Review: Maurizio Pollini with the New York Philharmonic

Friday, October 16 2015
David Geffen Hall, New York, NY

New York Philharmonic
Alan Gilbert, conductor
Maurizio Pollini, piano

Berlioz, Le corsaire Overture (1844)
Tchaikovsky, Romeo and Juliet Overture-Fantasy (1880)
Chopin, Piano Concerto No. 1 (1830)

Even for New York City, this week is quite special in its classical music offerings.  On the heels of the Philadelphia Orchestra’s visit to Carnegie Hall, tonight a piano legend returns to the New York Philharmonic for the first time in 20 years with the concerto that launched his career: Maurizio Pollini playing Chopin’s 1st, a can’t-miss event for which I broke my concert budget and was so excited about all week.

So imagine my panic when the 1 train I was on stopped for nearly 10 minutes between 34th and 42nd, threatening to make me late.  I tried to relax by reminding myself that it wouldn’t be a huge loss if I missed the opening Berlioz overture.  Chopin’s legacy–partially French as it is–aside, the French canon doesn’t do much for me.  The notes are nice individually, but the whole usually feels less than the sum of the parts; I can’t quite pinpoint why.  Le corsaire Overture, the inspiration of which was either James Fenimore Cooper’s novel The Red Rover or Lord Byron’s poem The Corsaire (either way, a writer of the Anglosphere, how un-French), is an especially poor match for the New York Philharmonic due to the piece’s brass highlights and the orchestra’s one-note, loud-for-loud’s-sake, brass section.

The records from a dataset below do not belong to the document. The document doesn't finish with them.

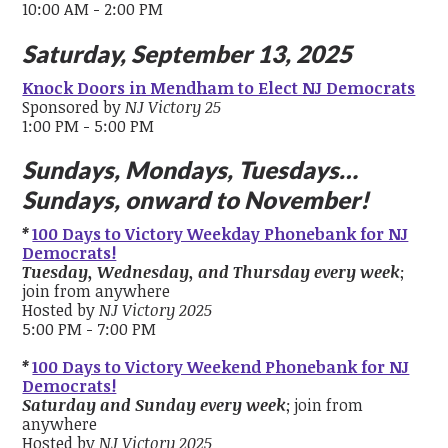
10:00 AM - 2:00 PM
Saturday, September 13, 2025
Knock Doors in Mendham to Elect NJ Democrats
Sponsored by
NJ Victory 25
1:00 PM - 5:00 PM
Sundays, Mondays, Tuesdays…
Sundays, onward to November!
*
100 Days to Victory Weekday Phonebank for NJ
Democrats!
Tuesday, Wednesday, and Thursday every week
;
join from anywhere
Hosted by
NJ Victory 2025
5:00 PM - 7:00 PM
*
100 Days to Victory Weekend Phonebank for NJ
Democrats!
Saturday and Sunday every week
; join from
anywhere
Hosted by
NJ Victory 2025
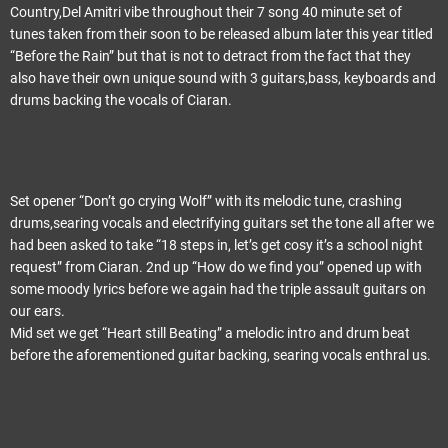
Country,Del Amitri vibe throughout their 7 song 40 minute set of
tunes taken from their soon to be released album later this year titled
“Before the Rain” but that is not to detract from the fact that they
also have their own unique sound with 3 guitars,bass, keyboards and
drums backing the vocals of Ciaran.
Set opener “Don’t go crying Wolf” with its melodic tune, crashing
drums,searing vocals and electrifying guitars set the tone all after we
had been asked to take “18 steps in, let’s get cosy it’s a school night
request” from Ciaran. 2nd up “How do we find you” opened up with
some moody lyrics before we again had the triple assault guitars on
our ears.
Mid set we get “Heart still Beating” a melodic intro and drum beat
before the aforementioned guitar backing, searing vocals enthral us.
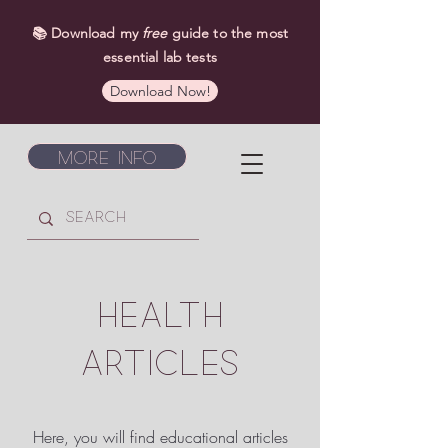
📚 Download my
free
guide to the most
essential lab tests
Download Now!
More Info
HEALTH
ARTICLES
Here, you will find educational articles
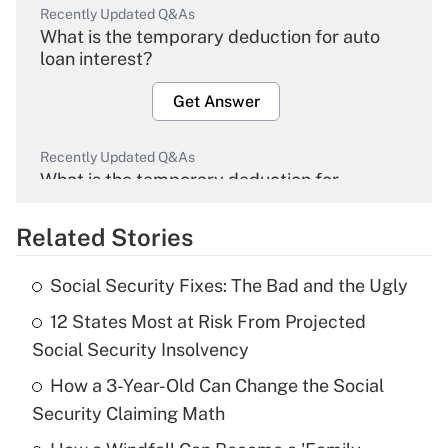
Recently Updated Q&As
What is the temporary deduction for auto
loan interest?
Get Answer
Recently Updated Q&As
What is the temporary deduction for
overtime income?
Related Stories
Get Answer
Social Security Fixes: The Bad and the Ugly
Recently Updated Q&As
12 States Most at Risk From Projected
What is the temporary deduction for tip
income?
Social Security Insolvency
How a 3-Year-Old Can Change the Social
Get Answer
Security Claiming Math
Recently Updated Q&As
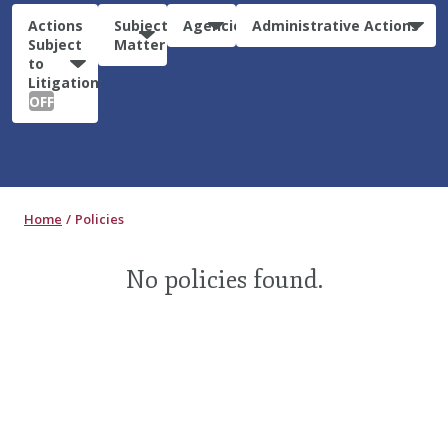
Actions
Subject
Agencies
Administrative Actions
Subject
Matter
to
Litigation:
OFF
Home
Policies
No policies found.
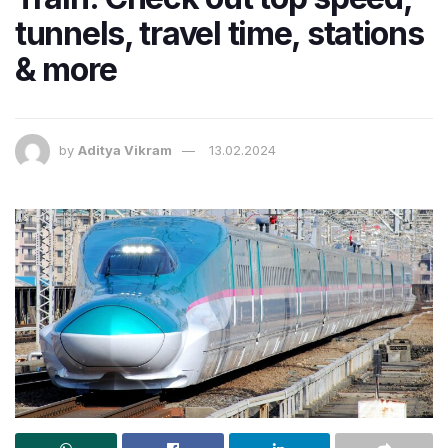
tunnels, travel time, stations
& more
by
Aditya Vikram
13.02.2024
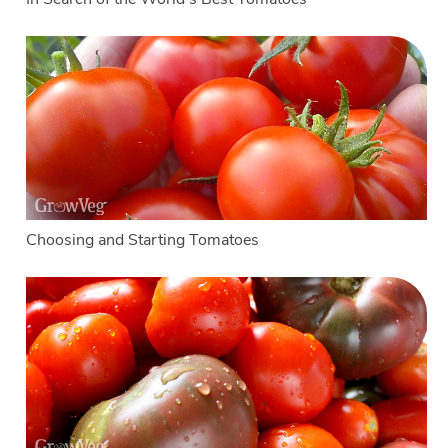
Choosing and Starting Tomatoes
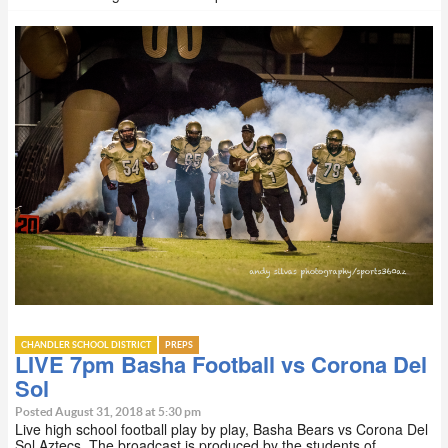
CHANDLER SCHOOL DISTRICT
PREPS
LIVE 7pm Basha Football vs Corona Del
Sol
Posted August 31, 2018 at 5:30 pm
Live high school football play by play, Basha Bears vs Corona Del
Sol Aztecs. The broadcast is produced by the students of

But, that’s OK, I’m certain nobody bought a ticket to the concert just to hear the orchestra play Berlioz.  Tchaikovsky’s Romeo and Juliet, while quite possibly the most over the top Romantic piece I have ever heard, ingeniously retells the story of the star-crossed lovers in less than 20 minutes, something that takes Prokofiev two and a half hours and with ballet dancers.  In Tchaikovsky’s version, the piece starts with the dignified but foreboding friar’s theme, which gives away gradually to the agitated warring between the Capulets and the Montagues.  The action slows with the love theme, played separately by the English horn (Romeo) and the flute (Juliet).  After more battles, the love theme returns, this time loudly and with the English horn and flute intertwined, signaling that the lovers have consummated their marriage.  Consummation of love is of course punishable by death, which is promptly marked with two cymbal crashes.  A final battle ensues, followed by a sweet homage by the woodwinds to their fallen comrades.  I can’t say that the Philharmonic added anything to either my interpretation or enjoyment of the piece, but it was a solid performance.

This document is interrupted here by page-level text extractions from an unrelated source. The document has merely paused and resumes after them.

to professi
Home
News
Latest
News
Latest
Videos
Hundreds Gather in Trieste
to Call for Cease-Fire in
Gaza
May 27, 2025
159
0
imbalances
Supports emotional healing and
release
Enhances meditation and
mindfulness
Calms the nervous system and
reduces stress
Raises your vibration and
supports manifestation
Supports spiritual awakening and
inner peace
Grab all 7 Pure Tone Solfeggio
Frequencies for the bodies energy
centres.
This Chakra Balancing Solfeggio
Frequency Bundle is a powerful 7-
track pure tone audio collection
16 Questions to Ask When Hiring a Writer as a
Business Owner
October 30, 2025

After the intermission we arrive at the main event: Pollini playing Chopin.  Chopin’s 1st piano concerto is expressive, nuanced, equal parts strength and vulnerability, joy and melancholy, and far far beyond the composer’s 20 years at the time of its premier.  It’s also an exception among my favorite piano concertos in that it is the only piece in which I can discern no structure, by which I mean that for as many times as I’ve listened to the piece (weekly if not daily), if you played me an excerpt, I probably wouldn’t be able to tell you which movement it is from.  All of the themes seem to blend together into something so blissfully that it shuts down my analytic functions completely.  My favorite recording is the one by Krystian Zimerman with the Polish Festival Orchestra, which explores every nuance of the music and enhances whichever sensitive mood I might be in, furthering a tendency of indulging in sadness as a means to perceive beauty.

Maurizio Pollini is one of the most lauded Chopin interpreters of all time, and he had played this concerto on his way to winning the 1960 Chopin Competition.  Most world-famous musicians, as technically fluid as they must be, also–by and for design of their fame–cultivate a somewhat flashy brand in personality or demeanor.  Pollini is the complete opposite.  His upper body exhibits minimal movement, and his playing is crisp and unembellished.  In the age of Lang Lang and Khatia Buniatishvili, this is refreshing.  On the other hand, I really feel that Chopin’s 1st is a piece that allows for some indulgence, and Pollini’s detached style, combined with a few missed notes, did not do it full justice.  (The sacrilege!)  Compared to the Zimmerman version, Pollini’s performance, though probably temporally perfect, lacked warmth and emotion, and the piano floated above the orchestra instead of within it.  This hardly mattered to the audience though.  After the pianist played his last note, the orchestra still had a few seconds left, but the audience was already clapping.  A standing ovation for maestro lasted a full five minutes, and the New York crowd only reluctantly dispersed when it was clear that he was not going to give an encore.  After all, one can always nitpick, but Maurizio Pollini playing Chopin is still darn close to as good as music gets.